Medical - Diagnostics & Research · NYSE
Current Price
$178.80
Intrinsic Value
Use the calculator below to estimate
Run a PE ratio stock valuation on Danaher Corporation with auto-filled earnings data, adjustable target PE, and instant fair value estimate.
Danaher Corporation designs, manufactures, and markets professional, medical, industrial, and commercial products and services worldwide. The company operates through three segments: Life Sciences, Diagnostics, and Environmental & Applied Solutions. The Life Sciences segment provides mass spectrometers; flow cytometry, genomics, lab automation, centrifugation, particle counting and characterization; microscopes; genomics consumables; and Gene and Cell Therapy. This segment also offers bioprocess technologies, consumables, and services; and filtration, separation, and purification technologies to the pharmaceutical and biopharmaceutical, food and beverage, medical, and life sciences companies, as well as universities, medical schools and research institutions, and various industrial manufacturers. The Diagnostics segment provides chemistry, immunoassay, microbiology, and automation systems, as well as hematology, molecular, acute care, and pathology diagnostics products. This segment offers clinical instruments, reagents, consumables, software, and services for hospitals, physicians' offices, reference laboratories, and other critical care settings. The Environmental & Applied Solutions segment offers instrumentation, consumables, software, services, and disinfection systems to analyze, treat, and manage ultra-pure, potable, industrial, waste, ground, source, and ocean water in residential, commercial, industrial, and natural resource applications. This segment also provides instruments, software, services, and consumables for various color and appearance management, packaging design and quality management, packaging converting, printing, marking, coding, and traceability applications for consumer, pharmaceutical, and industrial products. The company was formerly known as Diversified Mortgage Investors, Inc. and changed its name to Danaher Corporation in 1984. Danaher Corporation was founded in 1969 and is headquartered in Washington, the District of Columbia.
Earnings Yield
2.91%
ROE (TTM)
7.1%
Based on trailing twelve-month data, DHR has earnings per share of N/A and trades at a PE ratio of N/A. These are key inputs for stock valuation using the PE ratio method.

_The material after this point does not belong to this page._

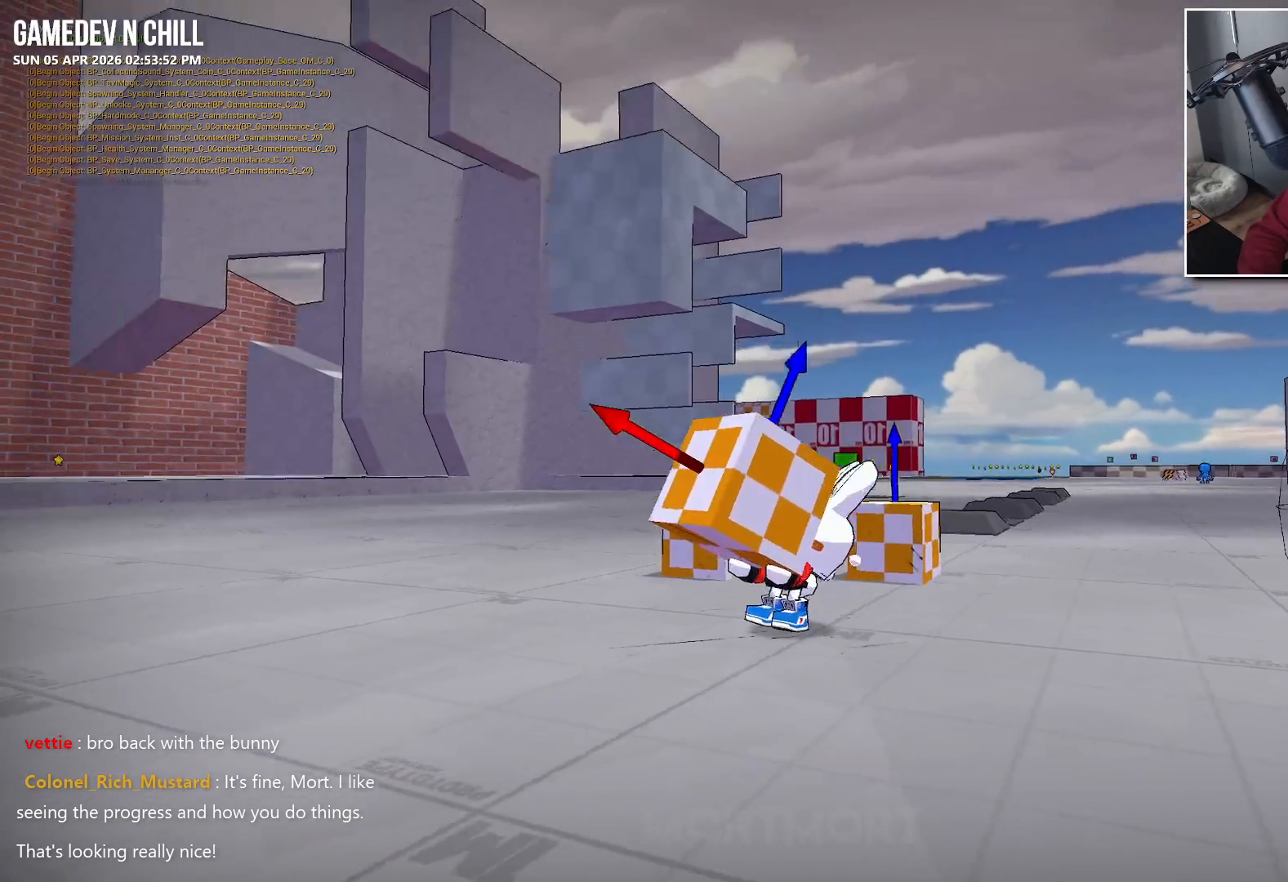
{"buttons": [], "left_stick": "center", "right_stick": "center", "events": [[17, "left_stick", "left"], [150, "left_stick", "center"], [183, "right_stick", "center"]]}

The trailing twelve-month PE ratio of DHR reflects how much investors pay per dollar of Danaher Corporation's earnings. This metric is most useful when compared to Medical - Diagnostics & Research peers and the company's own historical range.
Whether DHR is overvalued depends on comparing its PE ratio to Medical - Diagnostics & Research peers, historical averages, and growth expectations. A PE above the sector average may indicate overvaluation, but high-growth companies often command premium multiples. Consider pairing PE analysis with a DCF model for a more complete picture.
To value Danaher Corporation using PE: (1) Compare the current PE against the Medical - Diagnostics & Research median to assess relative pricing, (2) check the PEG ratio to adjust for growth expectations, (3) review the 5-year PE range to identify where the stock sits historically, and (4) estimate fair value by multiplying a target PE by forward EPS estimates. This relative approach complements DCF's absolute valuation.
The PEG ratio divides the PE ratio by the expected earnings growth rate, providing a growth-adjusted valuation metric. A PEG below 1.0 may indicate undervaluation relative to growth, while above 2.0 may suggest overvaluation. PEG is most reliable for companies with stable, predictable earnings growth.
PE ratio gives a quick relative read — how DHR is priced versus Medical - Diagnostics & Research peers. DCF provides an absolute value based on projected free cash flows. For the most reliable valuation, use PE as a quick comparability screen and DCF for a deeper fundamental analysis. Each method has blind spots: PE ignores capital structure and cash flow quality, while DCF is sensitive to growth and discount rate assumptions.